Gradient boosting is a machine learning method which provides predictions by training an ensemble of weak estimatorss. GradientBoostingClassifier is an implementation of gradient boosting for classification task.

Import

import * as DataCook from '@pipcook/datacook';
const { GradientBoostingClassifier } = DataCook.Model;

Constructor

const gb = newGradientBoostingClassifier({ nEstimators: 10 });

Option parameters

Parameter	Type	Description
nEstimators	number	number of estimators for fitting. default = 100
criterion
minSamplesLeaf	number	The minimum number of samples required to be at leaf node, default = 1
minImpurityDecrease	number	A node will be split if this split induces a decrease of the impurity greater than or equal to this value
minWeightFractionLeaf
minSamplesSplit	number	Minimum number of samples required to split an internal node, default = 2va
validationFraction	number	The proportion of training data to set aside as validation set for early stopping. Must be between 0 and 1. Only used if `nIterNoChange` is set to an integer.
ccpAlpha	number	Complexity parameter used for Minimal Cost-complexity Pruning. The subtree with the largest cost complexity that is smaller than `ccpAlpha` will be chosen. By default, no pruning is performed.
maxDepth	number	Maximum depth of the individual regression tree, default = 3
maxFeatures	number, or {“auto”, “sqrt”, “log2”}	The number of features to consider when looking for the best split: - If integer value, then consider `maxFeatures` features at each split. - If not interger value, then `maxFeatures` is a fraction and `Math.floor(maxFeatures * nFeatures)` features are considered at each split. - If “auto”, then `max_features=sqrt(n_features)`. - If “sqrt”, then `maxFeatures=sqrt(nFeatures)`. - If “log2”, then `maxFeatures=log2(nFeatures)`. - If none, then `maxFeatures=nFatures`.
tol	number	Tolerance for the early stopping. When the loss is not improving by at least tol for `nIterNoChange` iterations (if set to a number), the training stops, default = 1e-4
nIterNoChange	number	Used to decide if early stopping will be used to terminate training when validation score is not improving. By default it is set to `none` to disable early stopping. If set to a number, it will set aside `validation_fraction` size of the training data as validation and terminate training when validation score is not improving in all of the previous `nIterNoChange` numbers of iterations. The split is stratified.

Methods

fit

Fit gradient boosting classifier

Syntax

async fit(xData: number[][] | Tensor2D, yData: number[] | string[] | boolean[] | Tensor1D): Promise<void>

Parameters

Parameter	type	description
xData	Tensor2D\| number[][]	input data of shape (nSamples,nFeatures) in type of array or tensor
yData	Tensor1D\| number[] \| string[] \| boolean[]	input target

predict

Make predictions using gradient boosting model.

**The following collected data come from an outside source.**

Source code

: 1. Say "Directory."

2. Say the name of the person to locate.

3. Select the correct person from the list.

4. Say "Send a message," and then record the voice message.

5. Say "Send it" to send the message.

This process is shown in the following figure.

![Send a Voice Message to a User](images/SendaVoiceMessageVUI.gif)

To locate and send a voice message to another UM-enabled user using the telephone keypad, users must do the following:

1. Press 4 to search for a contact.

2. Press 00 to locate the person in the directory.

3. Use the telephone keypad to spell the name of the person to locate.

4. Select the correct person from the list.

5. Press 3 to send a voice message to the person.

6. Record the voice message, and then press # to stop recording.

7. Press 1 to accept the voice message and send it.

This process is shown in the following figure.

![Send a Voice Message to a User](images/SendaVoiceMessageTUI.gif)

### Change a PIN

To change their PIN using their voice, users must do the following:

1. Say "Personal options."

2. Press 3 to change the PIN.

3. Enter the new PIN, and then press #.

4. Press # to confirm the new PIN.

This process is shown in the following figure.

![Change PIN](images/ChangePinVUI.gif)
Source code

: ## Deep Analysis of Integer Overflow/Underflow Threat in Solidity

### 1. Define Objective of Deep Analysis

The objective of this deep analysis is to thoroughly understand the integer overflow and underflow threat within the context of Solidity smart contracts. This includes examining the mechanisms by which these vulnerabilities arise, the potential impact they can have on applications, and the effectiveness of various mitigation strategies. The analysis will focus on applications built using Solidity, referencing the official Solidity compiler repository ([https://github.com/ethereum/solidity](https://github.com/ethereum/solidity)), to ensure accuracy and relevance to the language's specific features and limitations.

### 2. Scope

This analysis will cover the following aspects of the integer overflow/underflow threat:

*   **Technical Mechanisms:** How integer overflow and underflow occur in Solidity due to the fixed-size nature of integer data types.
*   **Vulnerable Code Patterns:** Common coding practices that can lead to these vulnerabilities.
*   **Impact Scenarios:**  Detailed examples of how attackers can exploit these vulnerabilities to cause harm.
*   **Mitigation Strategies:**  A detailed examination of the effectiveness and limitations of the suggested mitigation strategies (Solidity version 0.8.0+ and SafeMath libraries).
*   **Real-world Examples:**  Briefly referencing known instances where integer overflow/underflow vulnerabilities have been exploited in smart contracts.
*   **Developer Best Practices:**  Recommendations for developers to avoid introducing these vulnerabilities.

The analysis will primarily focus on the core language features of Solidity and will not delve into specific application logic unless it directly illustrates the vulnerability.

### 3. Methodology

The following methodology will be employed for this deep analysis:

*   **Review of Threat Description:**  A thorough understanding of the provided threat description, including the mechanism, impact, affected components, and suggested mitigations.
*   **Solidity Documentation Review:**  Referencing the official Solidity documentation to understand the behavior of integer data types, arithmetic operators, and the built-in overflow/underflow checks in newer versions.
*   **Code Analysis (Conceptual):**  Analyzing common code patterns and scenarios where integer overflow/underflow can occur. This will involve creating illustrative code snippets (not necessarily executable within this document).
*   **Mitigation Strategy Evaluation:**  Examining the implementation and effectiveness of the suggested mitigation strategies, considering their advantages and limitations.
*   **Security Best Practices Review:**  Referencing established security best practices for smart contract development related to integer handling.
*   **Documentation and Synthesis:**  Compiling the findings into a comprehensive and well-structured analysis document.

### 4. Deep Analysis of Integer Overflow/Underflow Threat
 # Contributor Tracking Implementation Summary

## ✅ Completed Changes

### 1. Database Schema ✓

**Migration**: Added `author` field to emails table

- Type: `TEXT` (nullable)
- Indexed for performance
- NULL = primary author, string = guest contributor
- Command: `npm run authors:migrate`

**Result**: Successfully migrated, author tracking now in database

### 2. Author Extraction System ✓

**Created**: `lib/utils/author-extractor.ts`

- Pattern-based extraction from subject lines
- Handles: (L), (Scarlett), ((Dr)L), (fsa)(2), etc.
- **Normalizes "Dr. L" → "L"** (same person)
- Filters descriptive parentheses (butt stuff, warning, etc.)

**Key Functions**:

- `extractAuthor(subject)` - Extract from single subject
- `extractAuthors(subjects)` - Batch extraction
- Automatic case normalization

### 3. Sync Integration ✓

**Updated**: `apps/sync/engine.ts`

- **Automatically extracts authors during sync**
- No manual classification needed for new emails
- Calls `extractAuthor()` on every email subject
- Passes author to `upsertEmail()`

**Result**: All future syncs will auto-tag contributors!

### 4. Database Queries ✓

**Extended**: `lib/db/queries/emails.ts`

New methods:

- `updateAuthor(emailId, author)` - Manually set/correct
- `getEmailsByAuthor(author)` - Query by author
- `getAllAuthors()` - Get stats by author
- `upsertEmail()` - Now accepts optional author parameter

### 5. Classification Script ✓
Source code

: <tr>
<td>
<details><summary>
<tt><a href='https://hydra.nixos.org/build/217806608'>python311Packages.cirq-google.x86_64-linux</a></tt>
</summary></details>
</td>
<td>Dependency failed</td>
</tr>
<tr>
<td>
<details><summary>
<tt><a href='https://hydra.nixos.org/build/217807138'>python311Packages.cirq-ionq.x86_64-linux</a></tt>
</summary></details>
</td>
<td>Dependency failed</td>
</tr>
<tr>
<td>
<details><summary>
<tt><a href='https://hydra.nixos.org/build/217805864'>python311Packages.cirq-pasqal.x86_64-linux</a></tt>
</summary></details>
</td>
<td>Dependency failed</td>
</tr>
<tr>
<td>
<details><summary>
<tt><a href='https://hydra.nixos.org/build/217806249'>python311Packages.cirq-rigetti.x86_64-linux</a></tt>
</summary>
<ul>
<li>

async predict(xData: Tensor|RecursiveArray<number>): Promise<Tensor>

Parameters

parameter	type	description
xData	Tensor	RecursiveArray `<number>`

Returns

Promise of fitted values

fromJson

Load model paramters from json string object

async fromJson(modelJson: string)

Parameters

parameter	type	description
modelJson	string	model json string

toJson

Export model paramters to json string

async toJson(): Promise<string>

Returns

String output of model json